The Competition Authority of Kenya (CAK) has fined Carrefour Supermarket a whopping Sh1.1 billion for what is has termed as “abusing its buyer power over its suppliers.”

CAK says it had conducted an investigation that revealed that Carrefour had abused its bargaining position against Pwani Oil Products Limited and Woodlands Company Limited.

Woodlands supplies refined natural bee honey from Kitui County to retail stores across Kenya while Pwani Oil mainly supplies edible oils, skin care products and washing soaps.

CAK ordered Majid Al Futtaim Hypermarkets Limited, which trades as Carrefour in Kenya, to amend all its supplier contracts and expunge all clauses that facilitate abuse of buyer power.

“Buyer power refers to the ability of a powerful buyer to obtain terms of supply outside the scope of normal business practices or that are disproportionate, unfair and detrimental to a supplier or unrelated to the objective of a supply contract,” explained CAK.

The supermarket was further ordered to refund Pwani Oil and Woodlands Sh16.7 million deducted from their invoices in rebates and Sh500,000 that was billed as marketing support.

“At the core of the Authority’s mandate execution is promotion of inclusive economic development,” said CAK Acting Director General Dr Adano Wario.

He added: “Abuse of buyer power defeats this aspiration by crippling suppliers, who are mostly SMEs, and whose contribution to our economy cannot be overstated.”

CAK revealed that Carrefour charged its suppliers three non-negotiable rebates of up to 12 per cent deducted monthly and annually and rose each year hence reducing supplier profits.

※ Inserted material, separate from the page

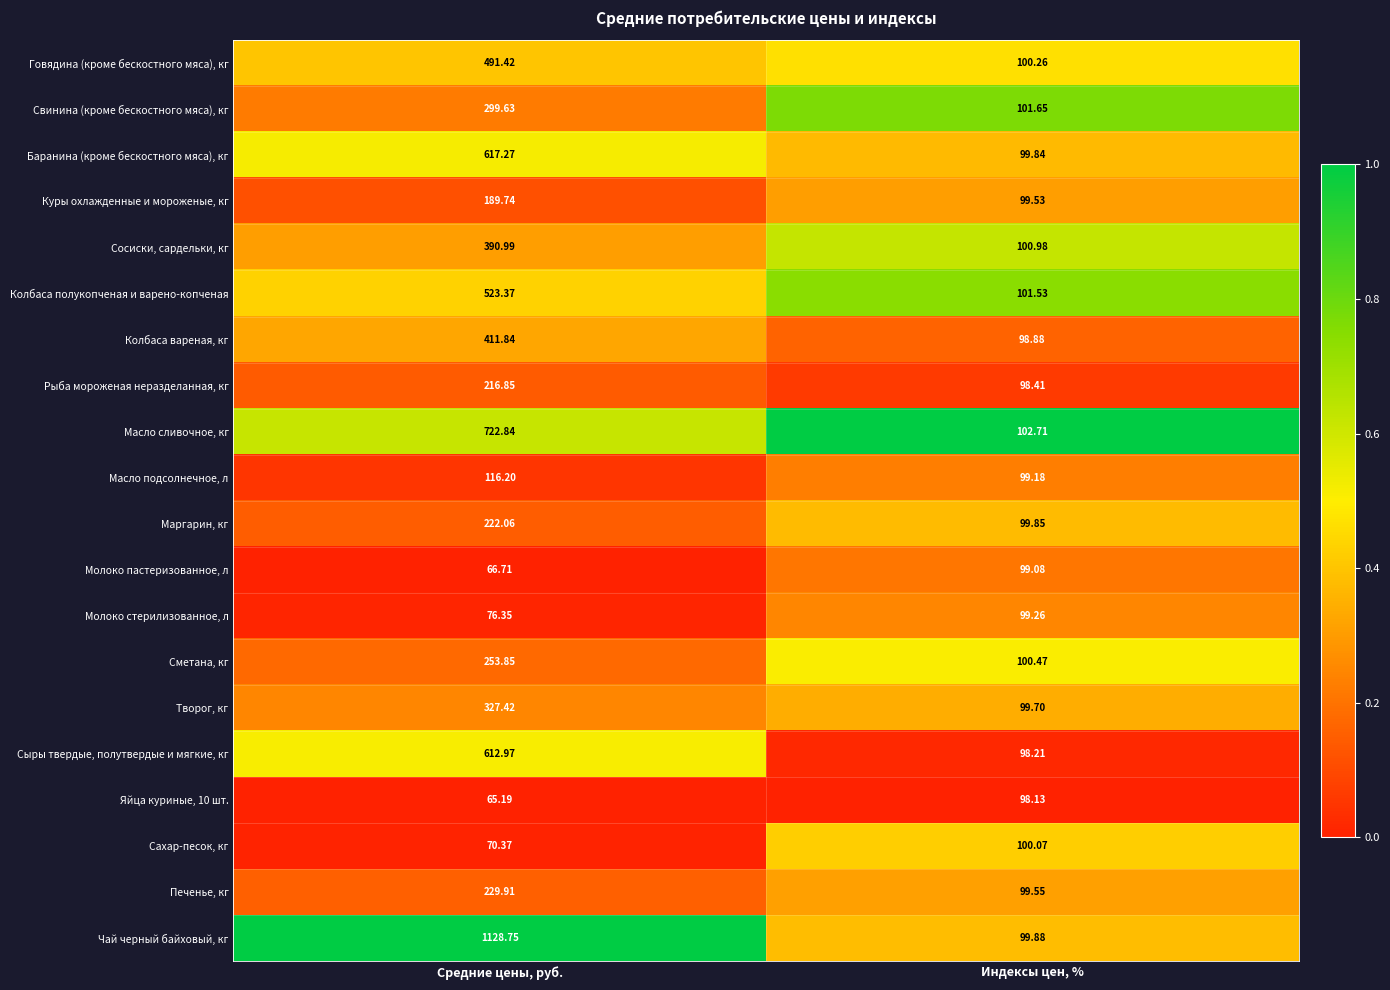

At which label does Чай черный байховый, кг reach its minimum?

Индексы цен, %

The regulator further revealed that suppliers to Carrefour were forced to avail free products and pay listing fees for each new branch it opened and post employees to its branches.

“These practices amount to transfer of the retailer’s costs to the supplier, which is prohibited by the Competition Authority,” said CAK further revealed in a statement.

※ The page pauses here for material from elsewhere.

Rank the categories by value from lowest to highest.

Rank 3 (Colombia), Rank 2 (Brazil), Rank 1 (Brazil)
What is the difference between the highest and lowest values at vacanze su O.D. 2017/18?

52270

According to the authority, Woodlands was forced to provide one carton per stock unit (SKU), and pay Sh50,000 more as a condition to start supplying Carrefour’s new branches.

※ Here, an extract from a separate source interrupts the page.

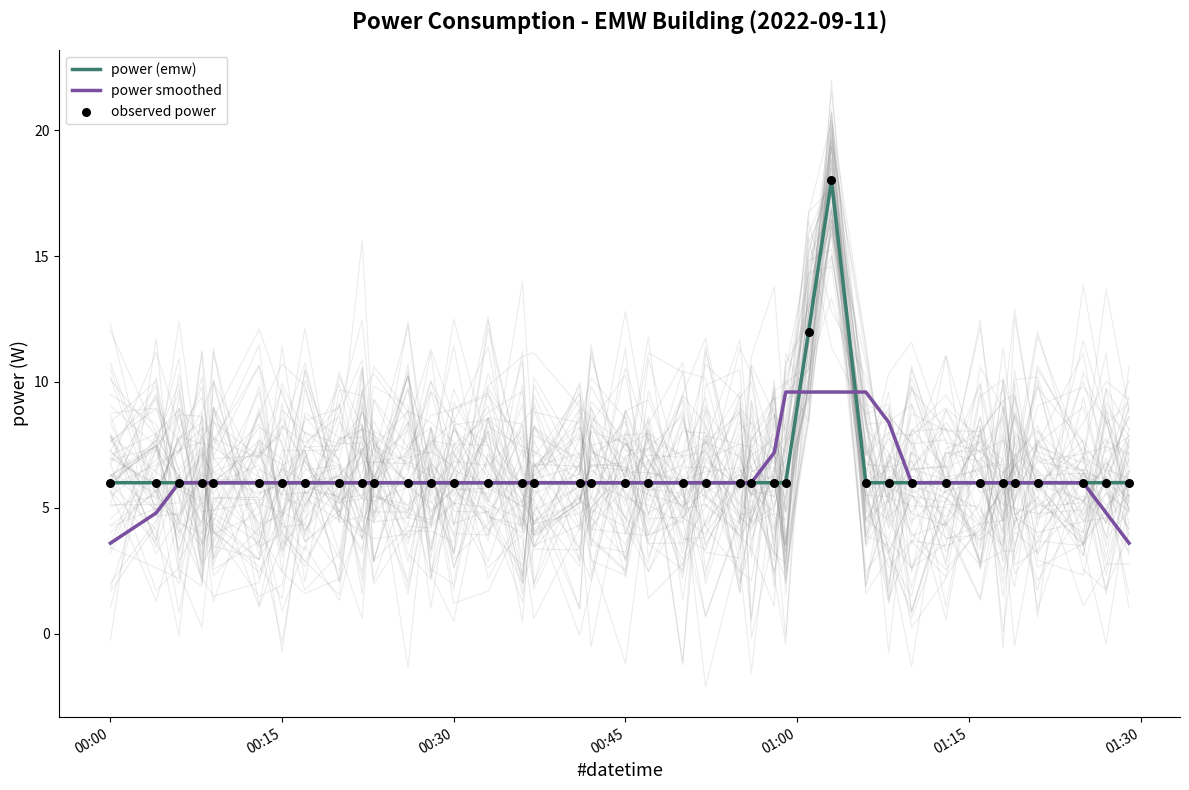

What are all the series names shown in the legend?

power (emw), power smoothed, observed power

Similarly, Pwani Oil was made to provide two free cartons per SKU and pay Sh200,000 to the retail chain before being allowed to commence supplying its products to its new branches.

Dr Adano Wario. PHOTO/CAK

CAK noted that most of Carrefour’s suppliers were SMEs and were forced to accept the punitive conditions before being able to supply their products to their vast retail network.

“While appearing to enable an offender to offer lower prices to consumers, this apparent benefit is short-term and unjustifiable when placed against the long-term damage caused to the upstream supplier market, including forced exits, especially by SMEs in the manufacturing sector,” warned CAK.

The verdict by CAK was in reaction to a plaint filed against Carrefour by Woodlands in December 2022 in relation to the alleged abuses committed between 2021 and 2022.

On the other hand, Pwani Oil filed its complains against the supermarket headquartered in Dubai in august 2022 over the alleged crimes committed between early 2021 and mid-2022.